Приведу отрывки из записей рассказа Стаханова, сделанных 35 лет назад.
«Жизнь у меня обыкновенная, простая.
Я сам из-под Орла. Родился в 1905 году, в деревне Луговой Островской волости Ливенского уезда Орловской губернии. Отец мой, Григорий Варламьевич Стаханов, не имел ни кола ни двора. Женившись, он перешел жить в хозяйство моей матери Анны Яковлевны. В семье, кроме меня, были две сестры: старшая, Ольга, родилась в 1904 году, а в 1912 году родилась младшая — Пелагея.
В детстве не помню ни одного светлого дня.
В 1914 году отца забрали на фронт. Девятилетним мать отдала меня внаймы кулаку. Вся плата была — харчи и вспашка четырех десятин нашей земли. Даже штанов не дал хозяин, и ходил я вечно в лохмотьях.
Вставал с зарею, целый день пас скот, а вечером работал во дворе. Зимой ухаживал за скотом, убирал конюшню. Когда ложился спать, не чувствовал ни рук, ни ног.
В 1915 году я вернулся к матери, но дома нечего было есть, да и нечего было делать. Единственную лошаденку царские власти забрали для армии.
Одиннадцати лет меня отдали подпаском, где я проработал три сезона подряд. Платы опять же никакой, работал за харчи, которые мне давали каждый день в другом дворе.
Тогда же на зиму поступил в школу. Проходил три зимы; и хотя было очень трудно, я все же научился читать, писать, узнал четыре действия арифметики.
Февральскую и Октябрьскую революции я мало помню. Мне едва было двенадцать лет, да что я тогда понимал? Запомнилось только одно: когда пришла весть, что скинули царя, наши мужики первое, что сделали, — пошли разносить имения помещиков Пожидаева, Попова, Адамова, Карцева, Ефанова и других.
Однажды вместе со взрослыми пошла группа мальчуганов, среди них и я. Мы забрались в помещичий дом Адамова, полезли в подвал и нашли там много старых конторских книг. На них мы и набросились. Писать было не на чем, а тут бумага для занятий.
Помню большую радость, которая охватила всю деревню, когда прочитали декрет Советской власти о передаче помещичьей земли в пользование крестьянам. И мы, дети, разделяли радость взрослых.
Всю землю помещика Попова роздали крестьянам, его усадьба перешла к государству. Помещичий сад Пожидаева передали Союзу учителей города Ливны. В этот сад я поступил сторожем.
Запомнился мне октябрь 1919 года. Белые наступали по всему фронту. Отчетливо помню месяц деникинской власти в нашей деревне. Все замерло, как на кладбище. Только кулачью было приволье.

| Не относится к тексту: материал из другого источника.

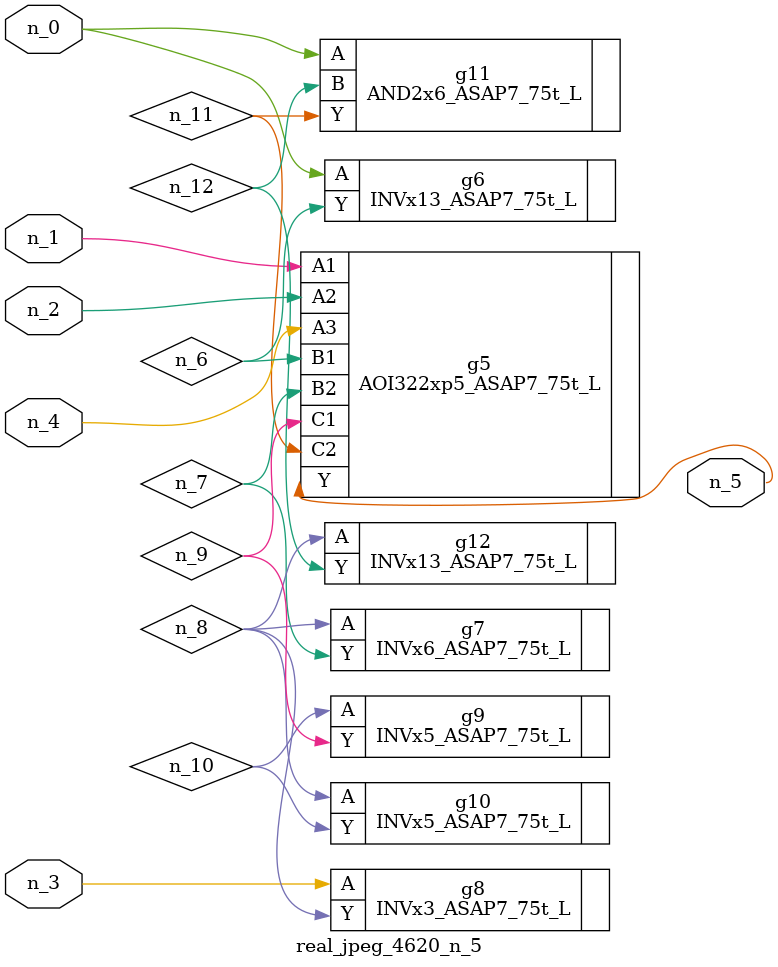
<source format=v>
module real_jpeg_4620_n_5 (n_4, n_0, n_1, n_2, n_3, n_5);

input n_4;
input n_0;
input n_1;
input n_2;
input n_3;

output n_5;

wire n_12;
wire n_8;
wire n_11;
wire n_6;
wire n_7;
wire n_10;
wire n_9;

INVx13_ASAP7_75t_L g6 ( 
.A(n_0),
.Y(n_6)
);

AND2x6_ASAP7_75t_L g11 ( 
.A(n_0),
.B(n_12),
.Y(n_11)
);

AOI322xp5_ASAP7_75t_L g5 ( 
.A1(n_1),
.A2(n_2),
.A3(n_4),
.B1(n_6),
.B2(n_7),
.C1(n_9),
.C2(n_11),
.Y(n_5)
);

INVx3_ASAP7_75t_L g8 ( 
.A(n_3),
.Y(n_8)
);

INVx6_ASAP7_75t_L g7 ( 
.A(n_8),
.Y(n_7)
);

INVx5_ASAP7_75t_L g10 ( 
.A(n_8),
.Y(n_10)
);

INVx13_ASAP7_75t_L g12 ( 
.A(n_8),
.Y(n_12)
);

INVx5_ASAP7_75t_L g9 ( 
.A(n_10),
.Y(n_9)
);


endmodule
</source>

Незадолго до прихода белых вернулся домой мой отец. Еще в 1915 году он попал в плен в Австрию, и продержали его почти четыре года. Много горького он нам рассказывал про австрийский плен. А тут новые мытарства от белых. Деникинцы бессовестно грабили крестьян, забирали буквально все: хлеб, лошадей, коров, свиней, овец, домашнюю птицу, одежду. Пришли они и к нам в дом. Отец не стал отдавать последнее. Деникинцы плетками избили его до крови.
Вся деревня радостно встречала возвращение красных. Наступила новая пора.
Конечно, не все сразу пошло хорошо. И у нас дома не все было гладко. Правда, зимой 1919 года отец купил лошадку — помог комбед. Сами начали вести хозяйство. Вскоре отца избрали председателем сельской кооперации, и весь 1920 и 1921 годы я жил при отце, помогал ему в хозяйстве. Но вот голод 1921 года опять выбил нас из колеи. Есть было нечего, топить было нечем. Вместе с отцом мы уходили в лес рубить дрова и этим зарабатывали себе топливо. Работая в лесу, в сырости и холоде, отец тяжело заболел и летом 1922 года умер.
Не успели мы опомниться от тяжелой утраты, как в том же году, осенью, умерла мать. Остался я с двумя сестренками. Старшей было восемнадцать, мне шел семнадцатый, младшей было десять.
Чтобы существовать, в 1923 году батрачил на кулацкой мельнице. Летом кулацкий хлеб косил, убирал, молотил, а зимой в конюшне, да еще хозяин заставлял самогон варить ему. Плата была — харчи и три рубля в месяц. Проработал я у кулака более трех лет. Про учение, про книжки и говорить нечего было.